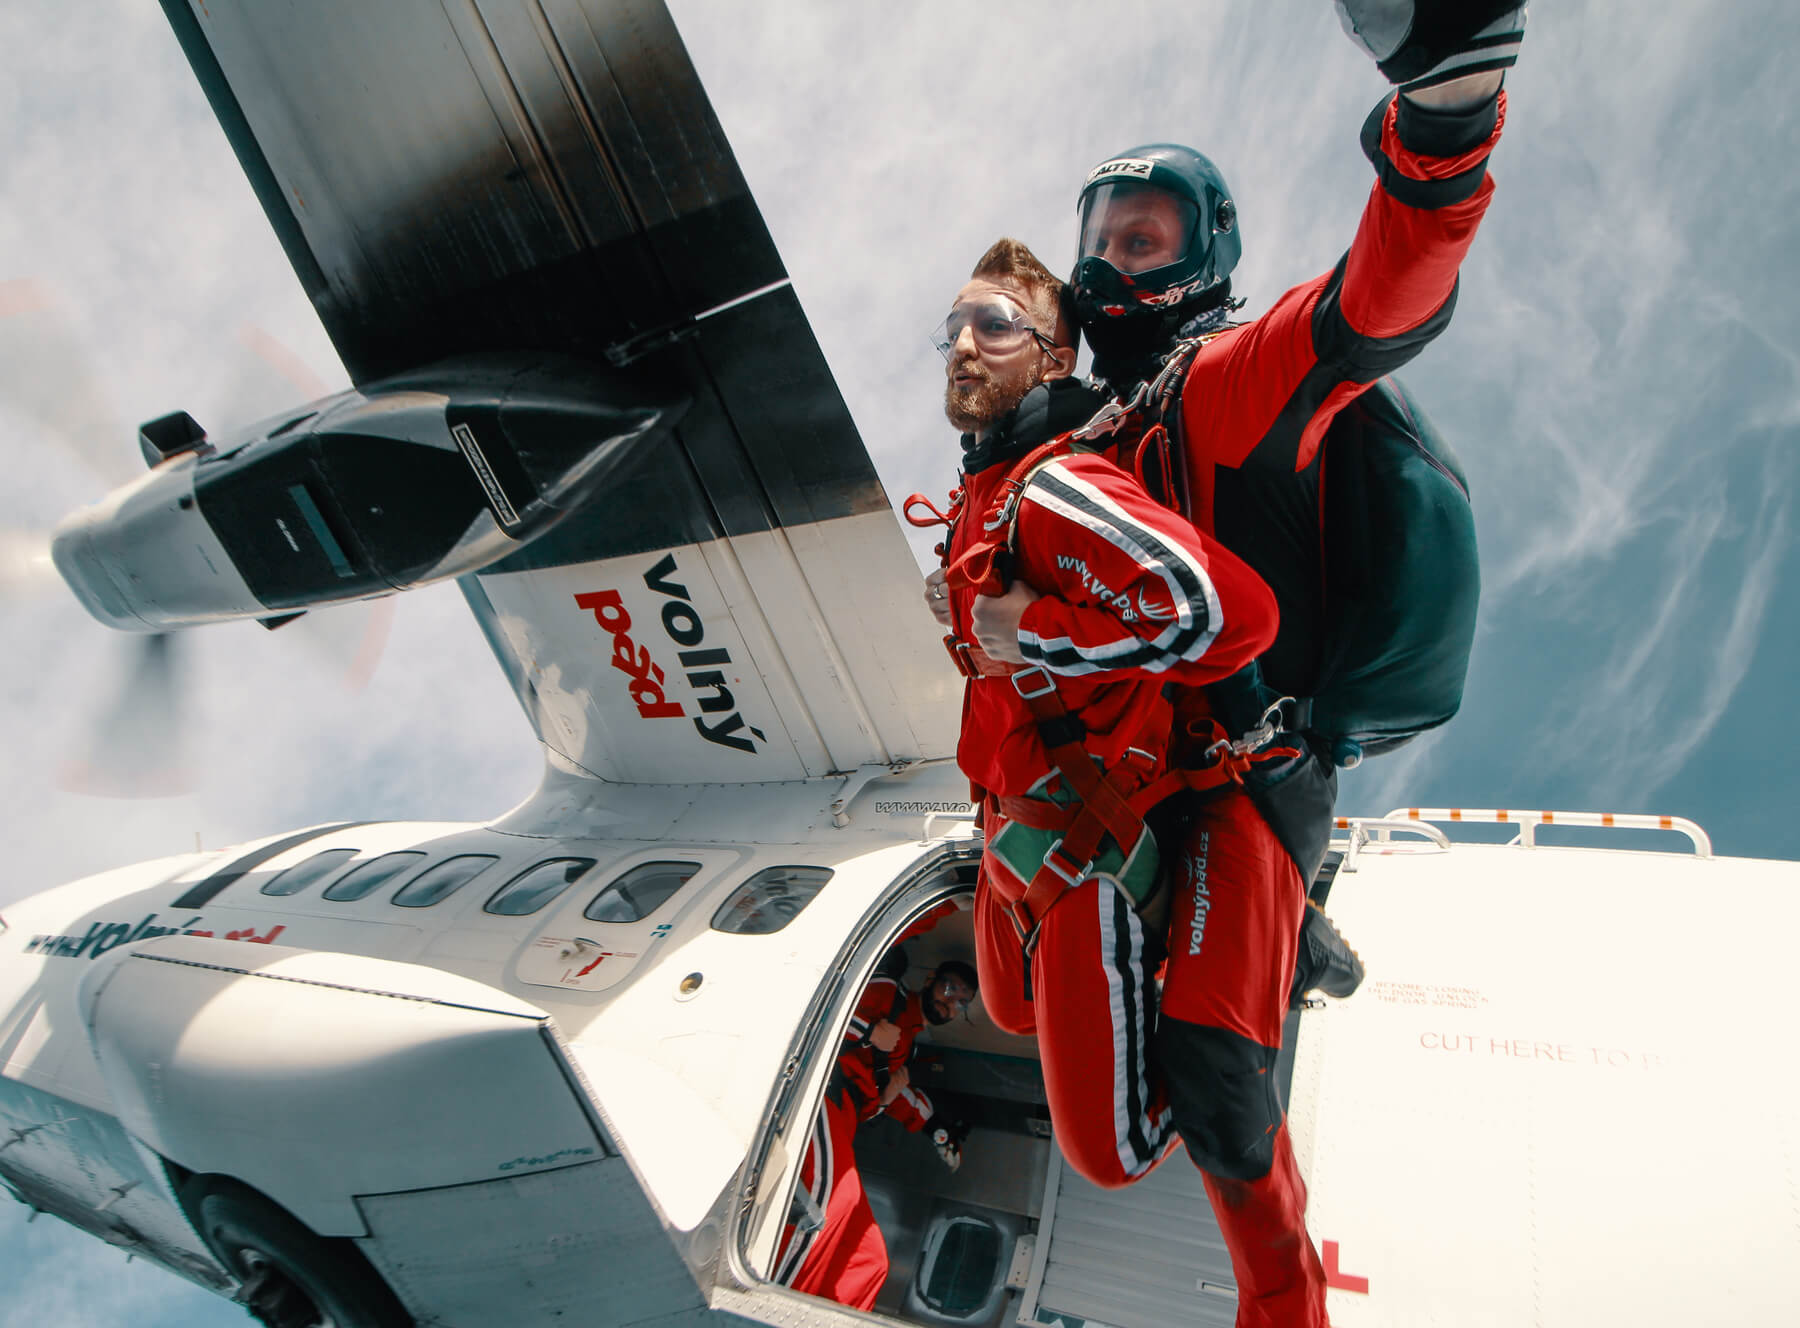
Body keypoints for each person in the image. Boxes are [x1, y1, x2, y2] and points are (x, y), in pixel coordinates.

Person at [914, 236, 1281, 1193]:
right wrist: (964, 605)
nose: (964, 342)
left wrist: (1035, 630)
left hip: (1084, 850)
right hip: (1008, 827)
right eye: (954, 325)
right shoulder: (983, 496)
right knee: (1008, 1011)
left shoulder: (1056, 486)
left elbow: (1231, 615)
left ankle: (1231, 1023)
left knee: (1109, 1159)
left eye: (996, 324)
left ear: (1053, 358)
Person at [774, 957, 979, 1308]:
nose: (951, 1004)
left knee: (870, 1260)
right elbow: (825, 1011)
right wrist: (869, 1032)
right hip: (824, 1095)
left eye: (962, 1002)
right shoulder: (888, 991)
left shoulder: (908, 1047)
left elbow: (901, 1100)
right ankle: (767, 1304)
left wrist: (898, 1109)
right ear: (930, 979)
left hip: (847, 1117)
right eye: (949, 989)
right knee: (833, 1204)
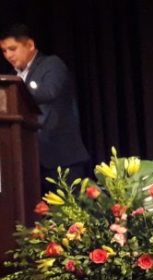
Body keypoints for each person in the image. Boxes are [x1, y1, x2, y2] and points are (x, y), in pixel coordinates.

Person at [0, 23, 90, 191]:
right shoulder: (13, 78)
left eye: (13, 49)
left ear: (30, 45)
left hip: (61, 159)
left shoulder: (52, 65)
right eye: (4, 51)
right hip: (29, 162)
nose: (8, 55)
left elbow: (49, 93)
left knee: (70, 214)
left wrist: (14, 95)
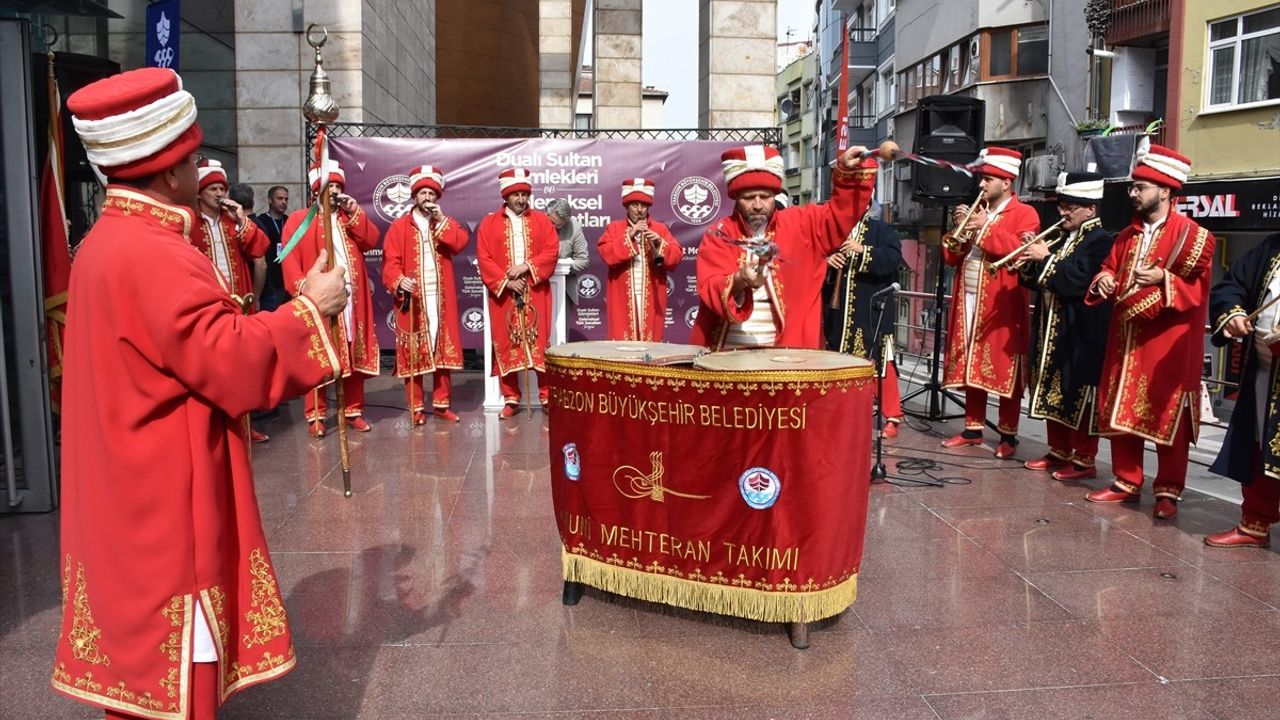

○ ○ ○ ○ ○

GOAL OF THE EXERCISE: Word for word, return the material above; the pictures stay out.

TASK ANSWER:
Body keypoints for each person in the image. Boxes are [x1, y1, x2, y2] and points are (x, y), in pixel coordinates.

Person at [914, 236, 1281, 1193]:
right wrist: (964, 605)
nose: (964, 342)
left wrist: (1035, 630)
left hip: (1084, 850)
right hip: (1008, 827)
right eye: (954, 325)
right shoulder: (983, 496)
right knee: (1008, 1011)
left shoulder: (1056, 486)
left elbow: (1231, 615)
left ankle: (1231, 1023)
left knee: (1109, 1159)
left eye: (996, 324)
left ear: (1053, 358)
Person at [774, 957, 979, 1308]:
nose: (951, 1004)
left knee: (870, 1260)
right elbow: (825, 1011)
right wrist: (869, 1032)
right hip: (824, 1095)
left eye: (962, 1002)
right shoulder: (888, 991)
left shoulder: (908, 1047)
left elbow: (901, 1100)
right ankle: (767, 1304)
left wrist: (898, 1109)
right ear: (930, 979)
left hip: (847, 1117)
right eye: (949, 989)
right knee: (833, 1204)
Body keypoints for each person in the image. Boxes are [x1, y1, x2, y2] and points are (x, y), in pixel coordinates.

Person at [0, 23, 90, 191]:
right shoulder: (13, 78)
left eye: (13, 49)
left ear: (30, 45)
left hip: (61, 159)
left shoulder: (52, 65)
right eye: (4, 51)
right hip: (29, 162)
nose: (8, 55)
left elbow: (49, 93)
left knee: (70, 214)
left wrist: (14, 95)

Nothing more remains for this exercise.